Esaret altındayken, içimdeki özgür ruhun hapsolduğunu düşünmek benim için çok zor olurdu. Kendi evimde, sevdiklerimden uzakta, düşüncelerimle baş başa kalmak… Her sabah, özgürlüğe dair hayaller kurarken, bir gün bu zindandan kurtulacağım umudunu taşımak belki de tek tesellim olurdu. Ama biliyorum ki, bu yalnızlık ve belirsizlik beni zaman zaman yıldırabilir, umutsuzluğa düşürebilir.
Kara Memiş’in yaşadığı olaylar karşısında, kendime şu soruları sorardım: “Benim için bu zor dönemde önemli olan nedir? Ailem, inancım, özgürlüğüm mü?” Bu sorular, beni motive ederdi. O yüzden, asla pes etmemek gerektiğine inanırdım. Namazımı kılmak, beni ruhsal olarak ayakta tutar ve umudumu tazelerdi. Belki de inancım, bana en büyük güç kaynağım olurdu.
Zindandan kurtulmak için arkadaşlarımla birlikte plan yaparken, kalbimdeki cesaret ve kararlılığı hissetmek harika bir duygu olurdu. Birlikte özgürlük hayalini gerçekleştirmek, beni daha da güçlendirirdi. Hatta belki de bu zorluklar, benim için birer sınav haline gelirdi; beni daha güçlü, daha dirençli biri yapardı.
Sonuç olarak, Kara Memiş’in yerinde olsaydım, yaşadıklarım karşısında hissettiğim korkuya, yalnızlığa ve çaresizliğe rağmen, içimdeki özgür ruhu asla kaybetmezdim. Arkadaşlarımla birlikte dayanışma içinde, umutla dolu günler için mücadele ederdim. Hayat, zorluklarla dolu olsa da, ben her zaman özgürlüğüm için savaşırdım.
Unutmayalım ki, en karanlık anlarda bile içimizde bir umut ışığı vardır. Özgürlük için savaştığımızda, zorlukların üstesinden gelebiliriz. Teşekkür ederim.
10. ETKİNLİK
Soru : Forsa” adlı metnin konusundan ve ana fikrinden hareketle defterinize hikâye edici bir metin yazınız.
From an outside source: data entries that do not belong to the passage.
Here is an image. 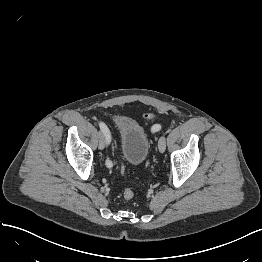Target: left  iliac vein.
I'll list each match as a JSON object with an SVG mask.
<instances>
[{
    "mask_svg": "<svg viewBox=\"0 0 262 262\" xmlns=\"http://www.w3.org/2000/svg\"><path fill=\"white\" fill-rule=\"evenodd\" d=\"M158 149L160 153H164L166 150V138L165 136H161L158 142Z\"/></svg>",
    "mask_w": 262,
    "mask_h": 262,
    "instance_id": "obj_1",
    "label": "left iliac vein"
}]
</instances>
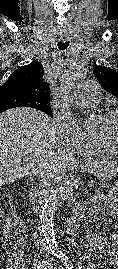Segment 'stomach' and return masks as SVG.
I'll return each instance as SVG.
<instances>
[{
  "label": "stomach",
  "mask_w": 118,
  "mask_h": 269,
  "mask_svg": "<svg viewBox=\"0 0 118 269\" xmlns=\"http://www.w3.org/2000/svg\"><path fill=\"white\" fill-rule=\"evenodd\" d=\"M83 169L99 179L111 180L118 174V164L111 159H103L91 165H83Z\"/></svg>",
  "instance_id": "stomach-1"
}]
</instances>
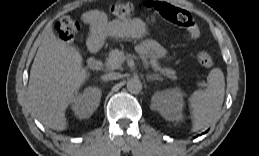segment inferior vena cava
<instances>
[{
	"label": "inferior vena cava",
	"instance_id": "inferior-vena-cava-1",
	"mask_svg": "<svg viewBox=\"0 0 259 156\" xmlns=\"http://www.w3.org/2000/svg\"><path fill=\"white\" fill-rule=\"evenodd\" d=\"M120 77H121V75L119 73L110 72V73H107V74L103 75L102 79L104 81H109V80H117Z\"/></svg>",
	"mask_w": 259,
	"mask_h": 156
}]
</instances>
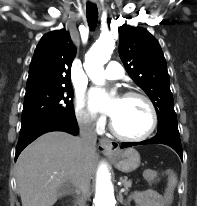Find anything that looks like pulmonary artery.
Listing matches in <instances>:
<instances>
[{"instance_id":"e3ab8cb5","label":"pulmonary artery","mask_w":197,"mask_h":206,"mask_svg":"<svg viewBox=\"0 0 197 206\" xmlns=\"http://www.w3.org/2000/svg\"><path fill=\"white\" fill-rule=\"evenodd\" d=\"M123 74L124 70L122 65L116 61H111L107 64L104 77L106 79L114 80L121 78Z\"/></svg>"}]
</instances>
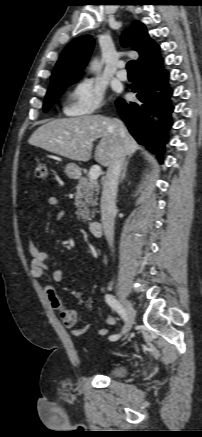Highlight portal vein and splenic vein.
Here are the masks:
<instances>
[{"mask_svg": "<svg viewBox=\"0 0 202 437\" xmlns=\"http://www.w3.org/2000/svg\"><path fill=\"white\" fill-rule=\"evenodd\" d=\"M101 175V167L98 165H94L89 172V178L91 180H97L98 177Z\"/></svg>", "mask_w": 202, "mask_h": 437, "instance_id": "1", "label": "portal vein and splenic vein"}]
</instances>
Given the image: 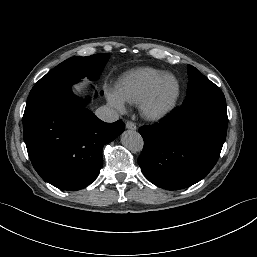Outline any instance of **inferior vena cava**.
Masks as SVG:
<instances>
[{"label":"inferior vena cava","mask_w":257,"mask_h":257,"mask_svg":"<svg viewBox=\"0 0 257 257\" xmlns=\"http://www.w3.org/2000/svg\"><path fill=\"white\" fill-rule=\"evenodd\" d=\"M95 114L99 119L108 123L115 122L119 119V113L109 106L99 107L95 111Z\"/></svg>","instance_id":"602c4592"}]
</instances>
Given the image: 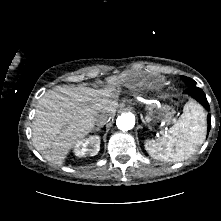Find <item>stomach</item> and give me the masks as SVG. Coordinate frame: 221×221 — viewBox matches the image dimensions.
<instances>
[{"instance_id":"stomach-1","label":"stomach","mask_w":221,"mask_h":221,"mask_svg":"<svg viewBox=\"0 0 221 221\" xmlns=\"http://www.w3.org/2000/svg\"><path fill=\"white\" fill-rule=\"evenodd\" d=\"M121 80L135 96H145L150 91H162L167 86L164 77L151 72L126 70L122 73Z\"/></svg>"}]
</instances>
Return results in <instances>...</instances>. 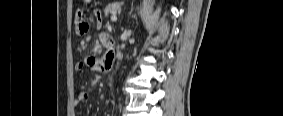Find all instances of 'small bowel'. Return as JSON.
<instances>
[{
  "label": "small bowel",
  "instance_id": "small-bowel-1",
  "mask_svg": "<svg viewBox=\"0 0 283 116\" xmlns=\"http://www.w3.org/2000/svg\"><path fill=\"white\" fill-rule=\"evenodd\" d=\"M94 14L97 18V25L100 27L102 25V15L101 11L96 9L94 11ZM77 19H78V29L77 34L80 36H83L88 31V23L84 21L83 19V13L79 11L77 13ZM100 42L104 43L107 41L108 36L106 34L101 33L100 36ZM114 55L111 51H109L104 57L102 58H95L91 56L84 57L81 61L77 62L75 65V70L77 72H82L85 68H89L93 72L97 73H106L109 71L112 62H113ZM90 99V92L86 90H82L79 92L76 103L88 101Z\"/></svg>",
  "mask_w": 283,
  "mask_h": 116
}]
</instances>
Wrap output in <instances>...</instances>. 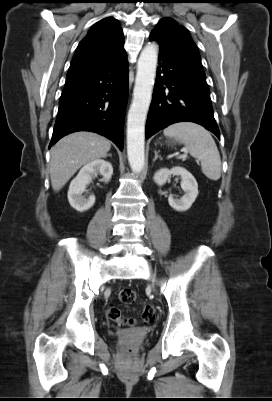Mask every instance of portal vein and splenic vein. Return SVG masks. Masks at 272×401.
<instances>
[{
	"label": "portal vein and splenic vein",
	"mask_w": 272,
	"mask_h": 401,
	"mask_svg": "<svg viewBox=\"0 0 272 401\" xmlns=\"http://www.w3.org/2000/svg\"><path fill=\"white\" fill-rule=\"evenodd\" d=\"M187 154L184 153L183 155L180 156V158H186Z\"/></svg>",
	"instance_id": "1"
}]
</instances>
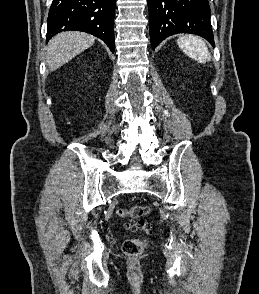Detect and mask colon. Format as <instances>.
Listing matches in <instances>:
<instances>
[{"instance_id":"1","label":"colon","mask_w":259,"mask_h":294,"mask_svg":"<svg viewBox=\"0 0 259 294\" xmlns=\"http://www.w3.org/2000/svg\"><path fill=\"white\" fill-rule=\"evenodd\" d=\"M150 210L146 206L135 205L129 208H119L117 214L121 217H130L132 219H142L149 214ZM127 229L133 231L148 232L151 229V225L144 221H131L125 224ZM148 242L142 238H129L122 244L123 252L128 256H138L146 248Z\"/></svg>"}]
</instances>
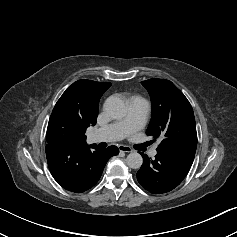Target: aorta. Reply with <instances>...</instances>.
<instances>
[{
    "mask_svg": "<svg viewBox=\"0 0 237 237\" xmlns=\"http://www.w3.org/2000/svg\"><path fill=\"white\" fill-rule=\"evenodd\" d=\"M104 109L109 116L114 119H121L126 115L127 108L124 101L117 96H110L104 104ZM126 163L132 169H139L142 166V156L137 152H131L127 158Z\"/></svg>",
    "mask_w": 237,
    "mask_h": 237,
    "instance_id": "762f6f07",
    "label": "aorta"
}]
</instances>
Yazdığınız metne uygun bir başlık bulunuz. Metninizi gözden geçirirken varsa yazım ve noktalama hatalarını düzeltiniz. Yazdığınız metni sınıfta arkadaşlarınıza okuyunuz.
Cevap:
Başlık: Esaretin Kılıcı
Bir zamanlar, denizlerin derinliklerinde cesur bir savaşçı yaşardı. Adı Kara Memiş olan bu adam, savaşlarda gösterdiği cesaretle tanınırdı. Bir gün, Malta korsanları tarafından pusuya düşürüldü ve esir alındı. Zindanda, korkunç şartlar altında yaşamak zorunda kaldı. Ancak Kara Memiş, inancını ve güçlü karakterini asla kaybetmedi.
Zindanda geçen günler, onun için bir ceza değil, bir sınav oldu. Her sabah namazını kılarak kendini ruhsal olarak beslemeyi başardı. Arkadaşları, onun bu kararlılığından etkilenmişti. “Kara Memiş bile bu zor günlerde bile güçlü kalabiliyorsa, biz de kalmalıyız!” dediler birbirlerine.
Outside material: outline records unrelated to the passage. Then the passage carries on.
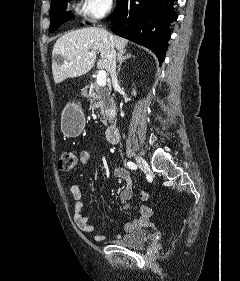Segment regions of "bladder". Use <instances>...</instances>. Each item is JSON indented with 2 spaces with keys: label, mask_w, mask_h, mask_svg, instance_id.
<instances>
[{
  "label": "bladder",
  "mask_w": 240,
  "mask_h": 281,
  "mask_svg": "<svg viewBox=\"0 0 240 281\" xmlns=\"http://www.w3.org/2000/svg\"><path fill=\"white\" fill-rule=\"evenodd\" d=\"M148 239L149 233L147 230L140 229L116 239L113 243L127 248H139L142 247Z\"/></svg>",
  "instance_id": "1"
}]
</instances>
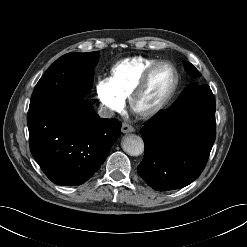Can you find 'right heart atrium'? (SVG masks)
I'll use <instances>...</instances> for the list:
<instances>
[{
	"instance_id": "d8ad5b80",
	"label": "right heart atrium",
	"mask_w": 247,
	"mask_h": 247,
	"mask_svg": "<svg viewBox=\"0 0 247 247\" xmlns=\"http://www.w3.org/2000/svg\"><path fill=\"white\" fill-rule=\"evenodd\" d=\"M96 95L106 114H111L123 109V98L112 86L109 78H100L96 84Z\"/></svg>"
}]
</instances>
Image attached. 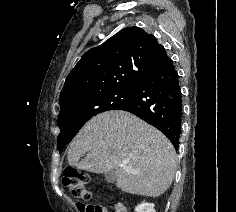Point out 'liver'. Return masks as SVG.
<instances>
[{"label": "liver", "mask_w": 236, "mask_h": 212, "mask_svg": "<svg viewBox=\"0 0 236 212\" xmlns=\"http://www.w3.org/2000/svg\"><path fill=\"white\" fill-rule=\"evenodd\" d=\"M67 159L70 166L97 174L114 170L119 189L148 197L162 195L176 170V152L168 138L126 111L90 119L71 142Z\"/></svg>", "instance_id": "obj_1"}]
</instances>
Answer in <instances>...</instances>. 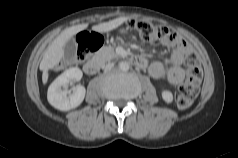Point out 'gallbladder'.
<instances>
[{"mask_svg":"<svg viewBox=\"0 0 238 158\" xmlns=\"http://www.w3.org/2000/svg\"><path fill=\"white\" fill-rule=\"evenodd\" d=\"M65 61L67 63H73L75 61L77 52V43L74 38H70L63 47Z\"/></svg>","mask_w":238,"mask_h":158,"instance_id":"gallbladder-1","label":"gallbladder"}]
</instances>
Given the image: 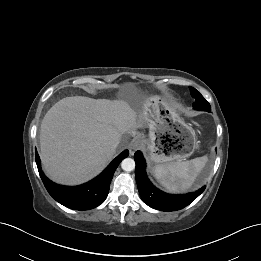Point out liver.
I'll use <instances>...</instances> for the list:
<instances>
[{"label":"liver","instance_id":"1","mask_svg":"<svg viewBox=\"0 0 261 261\" xmlns=\"http://www.w3.org/2000/svg\"><path fill=\"white\" fill-rule=\"evenodd\" d=\"M150 101L66 97L44 116L40 130L41 160L46 174L66 185L98 175L116 152L124 134H137L150 120Z\"/></svg>","mask_w":261,"mask_h":261}]
</instances>
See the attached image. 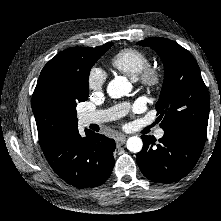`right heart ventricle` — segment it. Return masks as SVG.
Listing matches in <instances>:
<instances>
[{
  "label": "right heart ventricle",
  "instance_id": "1",
  "mask_svg": "<svg viewBox=\"0 0 221 221\" xmlns=\"http://www.w3.org/2000/svg\"><path fill=\"white\" fill-rule=\"evenodd\" d=\"M110 64L115 70L137 80L141 72L149 66L150 58L143 51L129 47L113 54Z\"/></svg>",
  "mask_w": 221,
  "mask_h": 221
}]
</instances>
Bir gün, oğlu Turgut zindana geldi. Kapı açıldığında, içeri girdiğinde babasını görünce gözleri doldu. Kara Memiş, yüzündeki çatlakları ve yorgun görünümüne rağmen gençleşmiş bir kaplan gibi duruyordu. Turgut, babasının kararlılığını ve cesaretini gördüğünde, ona daha fazla saygı duydu. Babasının kendisine olan sevgisini hissetti.
Turgut, “Babacığım, seni asla unutmuyorum. Birlikte özgürlüğe ulaşacağız!” dedi. Kara Memiş, oğlunun gözlerindeki cesareti gördü ve ona, “Unutma evlat, esaret ruhu öldüremez!” diyerek cevap verdi.
Günler geçtikçe, özgürlük hayaliyle dolup taşan Kara Memiş, zindanın kalın duvarlarını aşmak için planlar yapmaya başladı. Onun içindeki savaşçı ruh, esareti kabul etmiyordu. Arkadaşlarıyla birlikte bir gece, zindanı terk etme planını uygulamaya karar verdiler.
Plan başarıyla uygulandı ve Kara Memiş, oğlu Turgut ile birlikte özgürlüğüne kavuştu. Artık yeni bir hayat, yeni bir mücadele bekliyordu. Bu hikaye, her ne olursa olsun inanç ve cesaretin asla kaybedilmeyeceğini anlatan bir ders oldu.
Kara Memiş, bir kez daha denizlerin özgür ruhuyla bütünleşti ve kendi kaderini yeniden yazdı.